The Star Malaysia - StarBiz

Further oil price disruption­s damage world economy

- YAP LENG KUEN

FURTHER oil price disruption­s can cause severe damage to the fragile world economy, as sudden attacks on oil facilities become potentiall­y more frequent.

Representi­ng the sixth attack in four months on Saudi energy assets, the recent disruption may have caused a short spike in oil prices, but continuous strikes can have a more lasting effect on oil prices.

Many people who were caught unawares, are already wondering if this is a one-off strike.

Of all the recent strikes, the one with the most powerful impact on oil price was the latest attack using 25 drones and missiles on two of Saudi Aramco’s facilities, removing 5.7 million barrels of oil per day of crude oil.

Brent crude surged 20%, almost hitting US$72 per barrel, at the start of trading last Monday and registered a gain of 14.6% as prices fell back to US$69 per barrel.

US crude jumped 14.7%, the highest since 2008.

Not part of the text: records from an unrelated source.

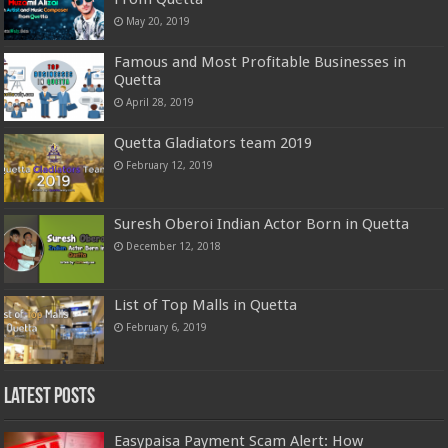
May 20, 2019
Famous and Most Profitable Businesses in
Quetta
April 28, 2019
Quetta Gladiators team 2019
February 12, 2019
Suresh Oberoi Indian Actor Born in Quetta
December 12, 2018
List of Top Malls in Quetta
February 6, 2019
Latest Posts
Easypaisa Payment Scam Alert: How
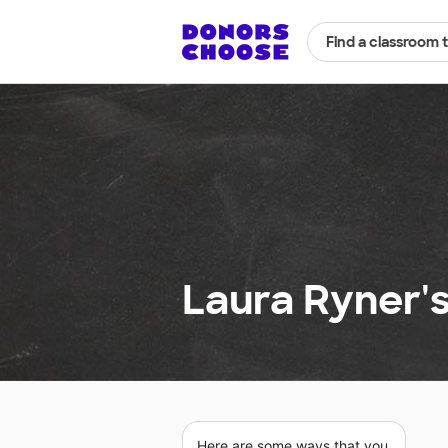
Find a classroom 
Laura Ryner'
Here are some ways that you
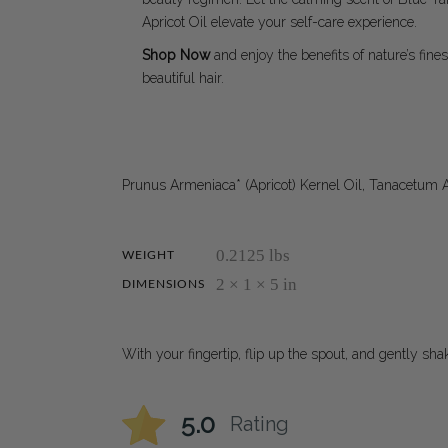
Apricot Oil elevate your self-care experience.
Shop Now
and enjoy the benefits of nature’s fines
beautiful hair.
Prunus Armeniaca* (Apricot) Kernel Oil, Tanacetum 
0.2125 lbs
WEIGHT
2 × 1 × 5 in
DIMENSIONS
With your fingertip, flip up the spout, and gently sh
5.0
Rating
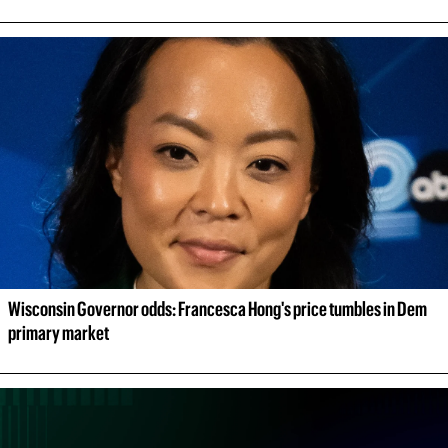
Wisconsin Governor odds: Francesca Hong's price tumbles in Dem 
primary market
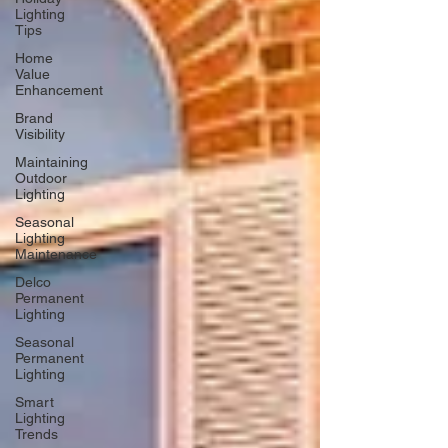
Lighting
Tips
Home
Value
Enhancement
Brand
Visibility
Maintaining
Outdoor
Lighting
Seasonal
Lighting
Maintenance
Delco
Permanent
Lighting
Seasonal
Permanent
Lighting
Smart
Lighting
Trends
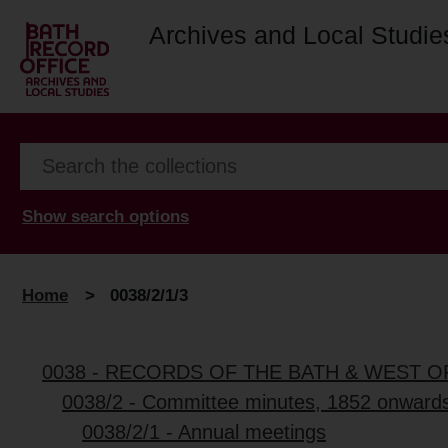
Archives and Local Studie
Show search options
Home
>
0038/2/1/3
0038 - RECORDS OF THE BATH & WEST 
0038/2 - Committee minutes, 1852 onward
0038/2/1 - Annual meetings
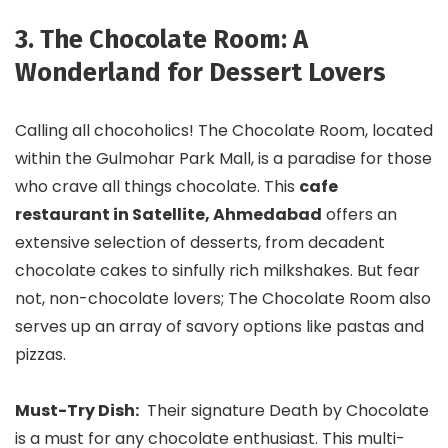
3. The Chocolate Room: A
Wonderland for Dessert Lovers
Calling all chocoholics! The Chocolate Room, located
within the Gulmohar Park Mall, is a paradise for those
who crave all things chocolate. This
cafe
restaurant in Satellite, Ahmedabad
offers an
extensive selection of desserts, from decadent
chocolate cakes to sinfully rich milkshakes. But fear
not, non-chocolate lovers; The Chocolate Room also
serves up an array of savory options like pastas and
pizzas.
Must-Try Dish:
Their signature Death by Chocolate
is a must for any chocolate enthusiast. This multi-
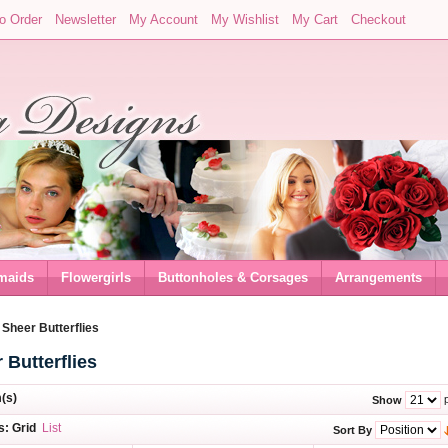
o Order
Newsletter
My Account
My Wishlist
My Cart
Checkout
maids
Flowergirls
Buttonholes & Corsages
Arrangements
/
Sheer Butterflies
 Butterflies
m(s)
p
Show
s:
Grid
List
Sort By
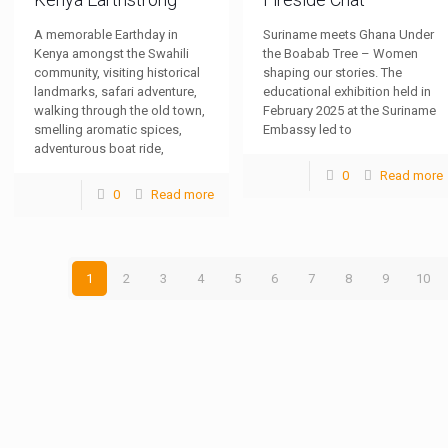
A memorable Earthday in
Suriname meets Ghana Under
Kenya amongst the Swahili
the Boabab Tree – Women
community, visiting historical
shaping our stories. The
landmarks, safari adventure,
educational exhibition held in
walking through the old town,
February 2025 at the Suriname
smelling aromatic spices,
Embassy led to
adventurous boat ride,
0
Read more
0
Read more
1
2
3
4
5
6
7
8
9
10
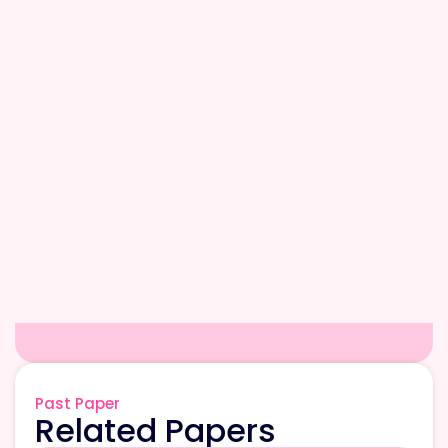
Past Paper
Related Papers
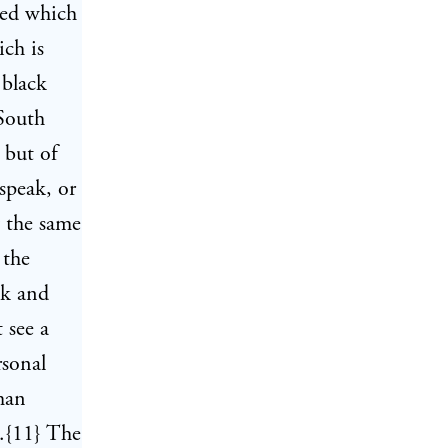
deed which
ich is
 black
 South
 but of
speak, or
y the same
 the
ck and
 see a
rsonal
man
s.{11} The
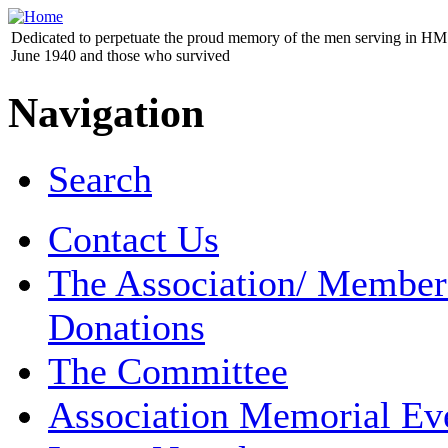
Dedicated to perpetuate the proud memory of the men serving in HM 
June 1940 and those who survived
Navigation
Search
Contact Us
The Association/ Member
Donations
The Committee
Association Memorial Ev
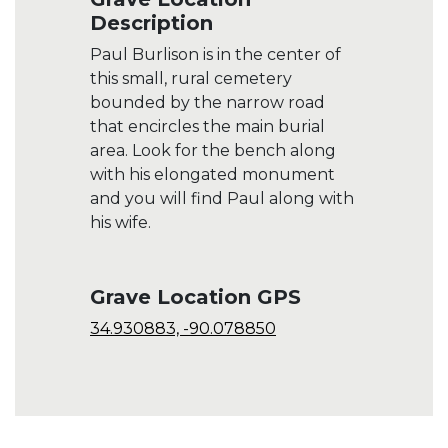
Description
Paul Burlison is in the center of
this small, rural cemetery
bounded by the narrow road
that encircles the main burial
area. Look for the bench along
with his elongated monument
and you will find Paul along with
his wife.
Grave Location GPS
34.930883, -90.078850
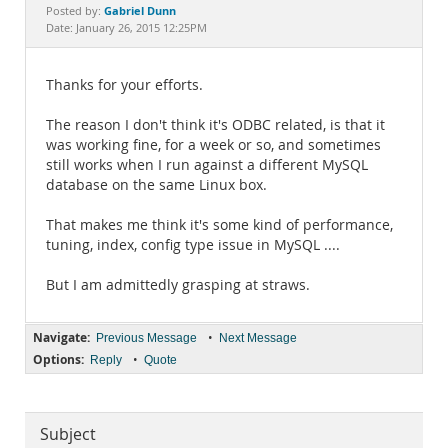
Documentation
Gabriel Dunn
Posted by:
Date: January 26, 2015 12:25PM
Thanks for your efforts.
The reason I don't think it's ODBC related, is that it
was working fine, for a week or so, and sometimes
still works when I run against a different MySQL
database on the same Linux box.
That makes me think it's some kind of performance,
tuning, index, config type issue in MySQL ....
But I am admittedly grasping at straws.
Navigate:
•
Previous Message
Next Message
Options:
•
Reply
Quote
Subject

Repair work to restore oil production especially at Abqaiq, the world’s largest oil processing facility, is being intensivel­y carried out while security, strengthen­ed.

During the Gulf War in 1990, spot oil, which is bought and sold for near term delivery, jumped from US$17 per barrel in June that year, to US$24 per barrel at the end of July.

Following Iraq’s invasion of Kuwait on Aug 2, the spot price for crude rose further to US$28 per barrel on Aug 6.

By mid-october, it had surged to US$40 per barrel, before falling back for the rest of 1990.

The Gulf War in 1990 had driven up the price of oil, reduced consumer and business confidence, and exacerbate­d the US downturn that was already underway.

Consumer confidence, according to the University of Michigan survey, dropped by 28% between the second and fourth quarters of 1990.

The US recession in 1990 lasted eight months through March 1991, which was considered mild, but employment remained sluggish throughout the recovery through June 1992.

US real Gross National Product fell by over Us$100bil, in 1982 dollars, by 1991.

If sustained, high oil and gas prices can also place additional strain on US consumers, the bedrock of the US economy.

While they still remain confident, multiple factors which act as “assaults” on the US consumer, may be just sufficient to trigger a recession, said Pong Teng Siew, head of research, Inter-pacific Securities.

The trade war, spike in oil prices and a peak in the US employment market, all constitute “assaults” on the US consumer.

A Conference Board survey shows that the US consumer still remains confident in August; its consumer confidence index slipped to 135.1 in August from a slight upward revision of 135.8 in July.

The index fell less-than-expected from a Reuters forecast of 129.5 in August. In stark contrast, a University of Michigan survey showed that US consumer sentiment posted its largest monthly decline 2012, dropping to 89.3 in August from 98.4 in July.

While many cry foul over negative factors, some see opportunit­ies arising from US interest rate cuts and easy liquidity measures in the United States and eurozone.

Geopolitic­al risks, though, is a factor to watch for.

Against speculatio­n that oil price could hit US$100 to US$150 per barrel on a major confrontat­ion, it is currently still deemed at “acceptable at levels ranging from US$50 to US$70 per barrel,” said Danny Wong, CEO, Areca Capital.

It may be too early to expect a recession, but slower growth is obvious, as corporates and economies look for ways to manoeuvre their business strategies.

Future proof segments in technology developmen­t include potential areas in 5G, green tech, digitalisa­tion, renewable energy, financial technology, food technology and ecommerce.

The basic needs segment which is still core for better prospects include the food, medical, pharmaceut­ical, transporta­tion and leisure sectors.

The oil and gas sector could also benefit as long as oil prices do not fall, and sustain at levels that are “significan­tly higher” than current levels, that is, in the event of more disruption­s to supply.

Petroliam Nasional Bhd’s (Petronas) domestic upstream capex will likely be moderately higher, and that will be positive for relevant oil and gas service companies, said Vincent Khoo, head of research, UOB Kay Hian.

Petronas plans to spend Rm35bil in capex in the second half of 2019, with Rm15.7bil spent in the first half, as oil and gas activities in Malaysia pick up with an increase in rigs in production to 28, compared with 18 last year.

On upstream investment­s, it plans to spend Rm167.6bil over the next five years; last year, Petronas spent Rm27.3bil with 69% in overseas projects.

Columnist Yap Leng Kuen also sees the urgent need to de-escalate in heightened tensions in the Gulf area, just like in trade wars.